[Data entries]
⟨
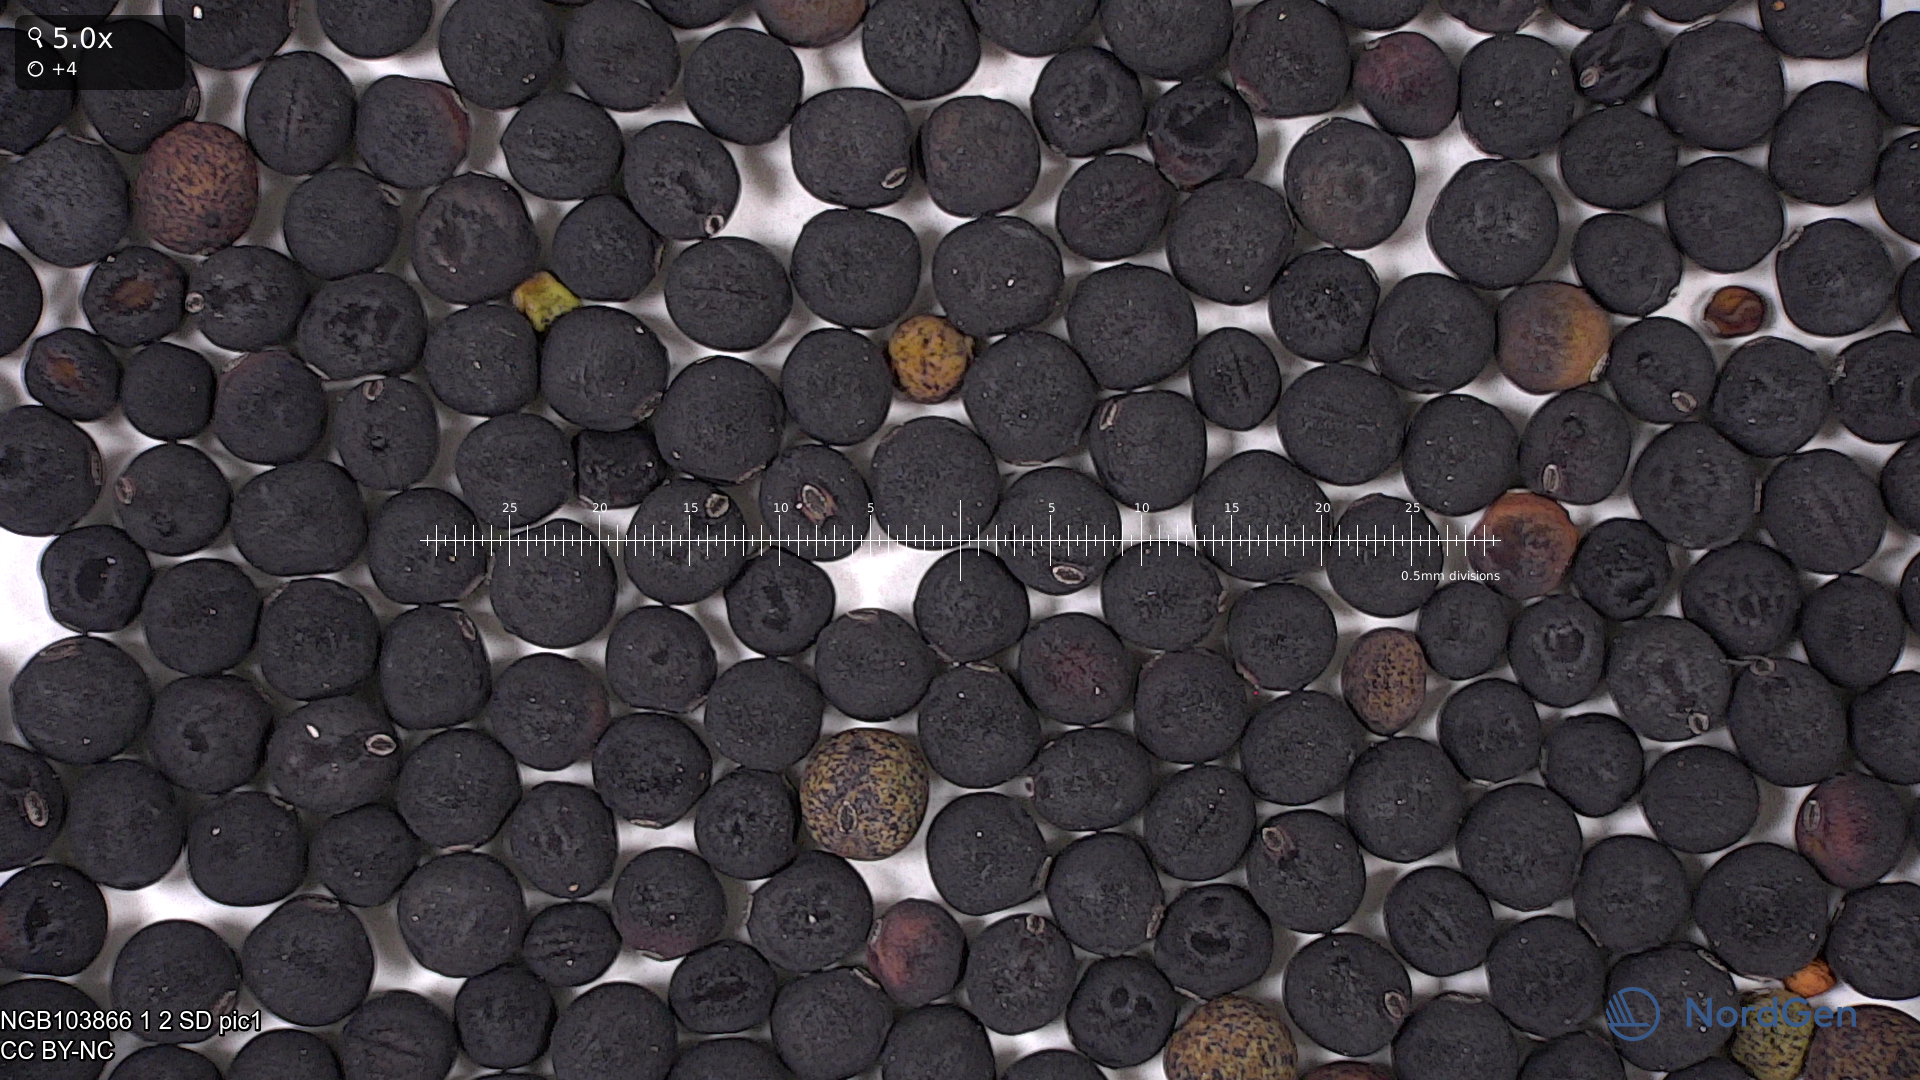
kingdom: Plantae
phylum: Tracheophyta
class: Magnoliopsida
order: Fabales
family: Fabaceae
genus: Lathyrus
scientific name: Lathyrus oleraceus
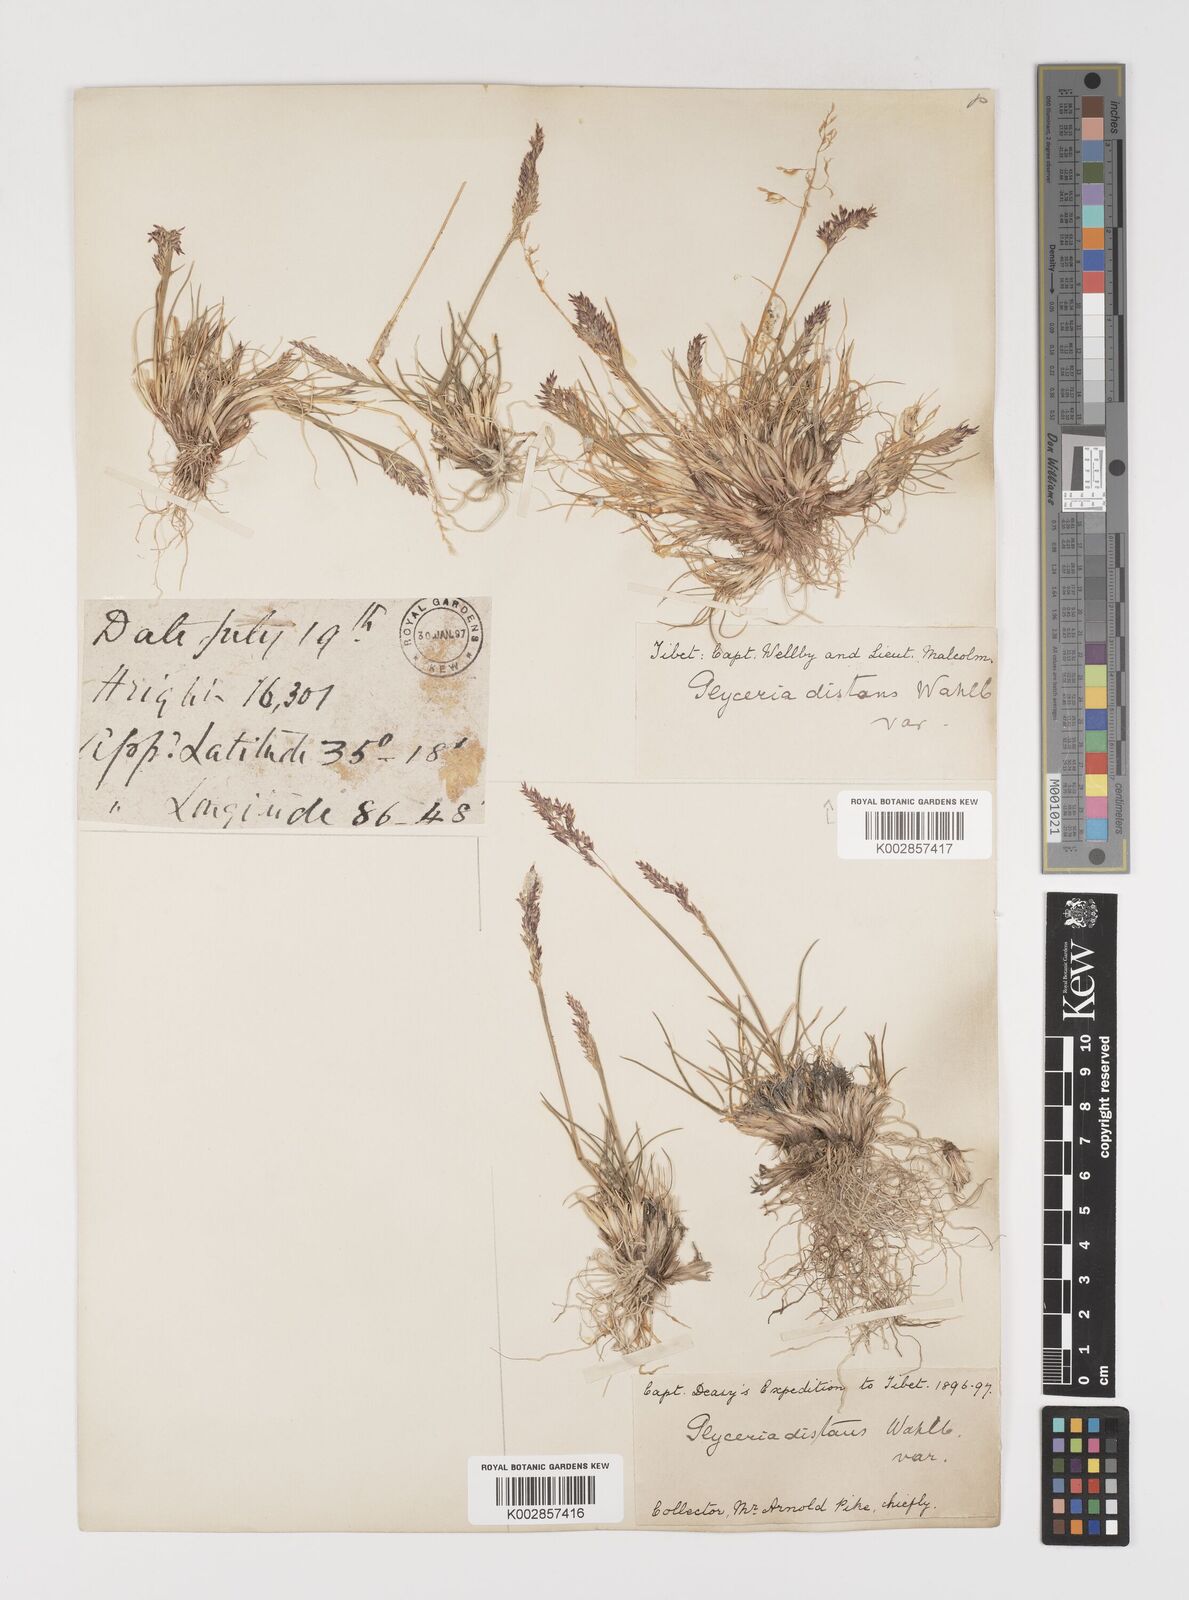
⟩
:: DESCRIPTION OF THE TASK ::
Turn all the lines above into a numbered list, skipping any blank lines. Leave the pictures out of your answer.

:: RESULT ::
1. kingdom: Plantae
2. phylum: Tracheophyta
3. class: Magnoliopsida
4. order: Fabales
5. family: Fabaceae
6. genus: Lathyrus
7. scientific name: Lathyrus oleraceus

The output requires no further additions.